_ACTIVITY_
Hunt through the lines below for the string "give" and copy each one that has it.

_DATA_

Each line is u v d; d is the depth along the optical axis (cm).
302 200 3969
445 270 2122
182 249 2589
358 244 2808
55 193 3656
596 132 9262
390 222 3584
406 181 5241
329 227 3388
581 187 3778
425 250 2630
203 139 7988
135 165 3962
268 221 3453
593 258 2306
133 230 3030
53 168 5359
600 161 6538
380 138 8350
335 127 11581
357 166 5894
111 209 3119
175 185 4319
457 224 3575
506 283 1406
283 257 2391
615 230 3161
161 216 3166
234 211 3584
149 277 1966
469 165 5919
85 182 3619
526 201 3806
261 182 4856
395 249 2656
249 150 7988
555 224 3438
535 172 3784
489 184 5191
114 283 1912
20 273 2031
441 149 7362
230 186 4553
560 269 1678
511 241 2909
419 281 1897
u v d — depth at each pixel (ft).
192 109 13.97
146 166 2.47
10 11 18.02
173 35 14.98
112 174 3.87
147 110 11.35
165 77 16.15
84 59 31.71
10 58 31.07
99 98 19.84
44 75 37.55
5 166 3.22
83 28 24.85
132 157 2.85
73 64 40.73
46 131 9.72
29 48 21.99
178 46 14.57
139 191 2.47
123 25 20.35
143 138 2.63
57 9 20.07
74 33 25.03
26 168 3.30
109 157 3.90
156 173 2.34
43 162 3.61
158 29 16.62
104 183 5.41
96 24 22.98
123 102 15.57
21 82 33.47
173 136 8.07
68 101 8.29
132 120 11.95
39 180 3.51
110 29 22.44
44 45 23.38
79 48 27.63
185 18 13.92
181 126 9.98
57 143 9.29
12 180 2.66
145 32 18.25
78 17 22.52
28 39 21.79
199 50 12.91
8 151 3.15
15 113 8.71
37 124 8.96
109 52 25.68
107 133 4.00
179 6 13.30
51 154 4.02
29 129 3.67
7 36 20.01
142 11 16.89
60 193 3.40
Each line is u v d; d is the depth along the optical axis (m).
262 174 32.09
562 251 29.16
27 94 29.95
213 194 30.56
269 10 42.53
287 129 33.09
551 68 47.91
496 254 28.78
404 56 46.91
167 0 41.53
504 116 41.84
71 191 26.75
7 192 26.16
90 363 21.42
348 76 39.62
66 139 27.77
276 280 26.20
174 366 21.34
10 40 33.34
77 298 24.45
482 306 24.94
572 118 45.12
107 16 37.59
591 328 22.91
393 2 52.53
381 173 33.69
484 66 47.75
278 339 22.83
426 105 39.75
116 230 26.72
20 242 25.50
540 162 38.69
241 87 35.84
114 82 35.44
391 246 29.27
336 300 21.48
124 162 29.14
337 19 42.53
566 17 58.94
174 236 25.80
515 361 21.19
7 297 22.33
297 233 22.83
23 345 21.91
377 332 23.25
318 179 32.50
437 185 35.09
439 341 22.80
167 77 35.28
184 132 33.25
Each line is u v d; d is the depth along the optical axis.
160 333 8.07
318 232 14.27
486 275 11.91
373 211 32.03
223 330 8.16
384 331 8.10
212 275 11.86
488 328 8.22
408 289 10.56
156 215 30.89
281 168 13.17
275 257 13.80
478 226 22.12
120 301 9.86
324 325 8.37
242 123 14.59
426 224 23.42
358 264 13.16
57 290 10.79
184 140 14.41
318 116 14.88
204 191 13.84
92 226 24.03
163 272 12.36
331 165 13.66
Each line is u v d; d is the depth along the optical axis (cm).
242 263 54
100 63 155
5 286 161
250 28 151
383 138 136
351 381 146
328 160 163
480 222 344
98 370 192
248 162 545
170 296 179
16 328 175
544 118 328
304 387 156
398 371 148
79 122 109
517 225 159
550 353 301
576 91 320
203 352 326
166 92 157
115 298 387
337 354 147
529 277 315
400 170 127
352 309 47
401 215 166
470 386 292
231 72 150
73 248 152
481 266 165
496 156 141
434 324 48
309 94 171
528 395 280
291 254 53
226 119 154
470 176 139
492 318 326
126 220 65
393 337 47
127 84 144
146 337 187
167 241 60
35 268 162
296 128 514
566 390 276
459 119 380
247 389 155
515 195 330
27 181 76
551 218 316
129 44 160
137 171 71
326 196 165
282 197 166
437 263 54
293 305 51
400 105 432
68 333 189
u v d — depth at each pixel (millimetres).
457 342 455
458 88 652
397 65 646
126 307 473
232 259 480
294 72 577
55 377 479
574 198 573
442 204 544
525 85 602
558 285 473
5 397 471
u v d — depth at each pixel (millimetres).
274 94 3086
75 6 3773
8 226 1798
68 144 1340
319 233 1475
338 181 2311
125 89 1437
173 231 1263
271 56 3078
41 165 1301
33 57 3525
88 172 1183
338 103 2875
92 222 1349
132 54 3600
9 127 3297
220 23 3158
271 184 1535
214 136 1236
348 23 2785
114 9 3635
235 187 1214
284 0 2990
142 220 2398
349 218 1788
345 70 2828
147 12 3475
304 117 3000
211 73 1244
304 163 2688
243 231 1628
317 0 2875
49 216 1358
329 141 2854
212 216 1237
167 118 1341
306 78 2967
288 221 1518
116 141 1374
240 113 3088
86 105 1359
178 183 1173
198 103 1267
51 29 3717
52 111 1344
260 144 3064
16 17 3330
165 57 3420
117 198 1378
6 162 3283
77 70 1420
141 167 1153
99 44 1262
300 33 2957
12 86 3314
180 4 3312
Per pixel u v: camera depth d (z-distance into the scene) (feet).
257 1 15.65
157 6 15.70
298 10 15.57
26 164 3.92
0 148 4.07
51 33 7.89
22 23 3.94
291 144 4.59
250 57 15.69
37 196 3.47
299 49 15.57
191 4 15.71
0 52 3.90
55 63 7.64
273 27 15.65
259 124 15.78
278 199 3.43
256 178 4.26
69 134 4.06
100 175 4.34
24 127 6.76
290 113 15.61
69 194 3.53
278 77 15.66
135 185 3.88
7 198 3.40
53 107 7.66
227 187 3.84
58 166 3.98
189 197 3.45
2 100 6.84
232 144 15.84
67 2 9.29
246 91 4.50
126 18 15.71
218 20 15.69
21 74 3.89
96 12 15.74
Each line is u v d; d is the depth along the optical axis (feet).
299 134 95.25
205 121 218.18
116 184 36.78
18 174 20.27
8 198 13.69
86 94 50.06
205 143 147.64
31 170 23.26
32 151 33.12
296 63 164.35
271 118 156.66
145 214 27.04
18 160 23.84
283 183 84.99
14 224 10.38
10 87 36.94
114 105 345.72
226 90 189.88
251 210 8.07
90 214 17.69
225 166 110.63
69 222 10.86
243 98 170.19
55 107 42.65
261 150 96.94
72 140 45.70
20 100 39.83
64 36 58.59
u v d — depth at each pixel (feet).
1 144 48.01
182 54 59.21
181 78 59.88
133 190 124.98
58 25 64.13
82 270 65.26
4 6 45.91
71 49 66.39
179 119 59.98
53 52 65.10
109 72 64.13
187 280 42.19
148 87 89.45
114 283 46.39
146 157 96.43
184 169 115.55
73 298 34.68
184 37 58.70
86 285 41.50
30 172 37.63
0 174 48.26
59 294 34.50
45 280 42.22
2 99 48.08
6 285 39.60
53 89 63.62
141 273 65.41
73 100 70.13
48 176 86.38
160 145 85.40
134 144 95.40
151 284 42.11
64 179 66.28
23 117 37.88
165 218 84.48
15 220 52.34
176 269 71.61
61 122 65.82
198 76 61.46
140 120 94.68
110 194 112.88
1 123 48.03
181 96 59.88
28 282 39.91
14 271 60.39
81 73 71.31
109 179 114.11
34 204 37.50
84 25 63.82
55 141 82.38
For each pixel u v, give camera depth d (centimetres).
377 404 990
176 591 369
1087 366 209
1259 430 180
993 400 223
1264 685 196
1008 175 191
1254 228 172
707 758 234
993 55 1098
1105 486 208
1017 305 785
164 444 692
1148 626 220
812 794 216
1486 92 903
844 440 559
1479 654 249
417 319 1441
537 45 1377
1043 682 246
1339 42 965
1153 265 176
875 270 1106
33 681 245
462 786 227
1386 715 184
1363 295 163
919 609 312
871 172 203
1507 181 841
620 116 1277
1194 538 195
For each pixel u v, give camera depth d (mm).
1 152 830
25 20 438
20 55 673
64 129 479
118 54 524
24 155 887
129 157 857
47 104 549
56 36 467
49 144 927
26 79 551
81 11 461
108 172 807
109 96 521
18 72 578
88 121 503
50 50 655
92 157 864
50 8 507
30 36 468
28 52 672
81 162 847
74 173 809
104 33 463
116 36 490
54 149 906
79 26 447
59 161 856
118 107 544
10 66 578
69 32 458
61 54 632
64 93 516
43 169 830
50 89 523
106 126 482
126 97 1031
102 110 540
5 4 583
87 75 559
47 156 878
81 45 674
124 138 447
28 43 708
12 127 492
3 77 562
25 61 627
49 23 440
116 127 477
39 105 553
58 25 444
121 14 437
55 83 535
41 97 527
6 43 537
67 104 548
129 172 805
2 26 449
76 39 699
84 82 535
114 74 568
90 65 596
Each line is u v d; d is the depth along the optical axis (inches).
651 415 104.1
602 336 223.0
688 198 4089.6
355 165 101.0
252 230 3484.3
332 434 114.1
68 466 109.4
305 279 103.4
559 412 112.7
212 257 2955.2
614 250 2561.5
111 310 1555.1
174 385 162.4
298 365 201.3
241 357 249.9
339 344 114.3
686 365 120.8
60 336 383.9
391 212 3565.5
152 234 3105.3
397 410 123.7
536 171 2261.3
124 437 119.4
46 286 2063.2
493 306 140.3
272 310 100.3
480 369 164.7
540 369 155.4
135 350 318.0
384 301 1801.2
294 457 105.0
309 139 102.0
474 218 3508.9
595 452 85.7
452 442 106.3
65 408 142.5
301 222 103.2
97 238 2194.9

_SOLUTION TO THE EXERCISE_
For each pixel u v, give camera depth d (centimetres).
For each pixel u v, give camera depth d (mm).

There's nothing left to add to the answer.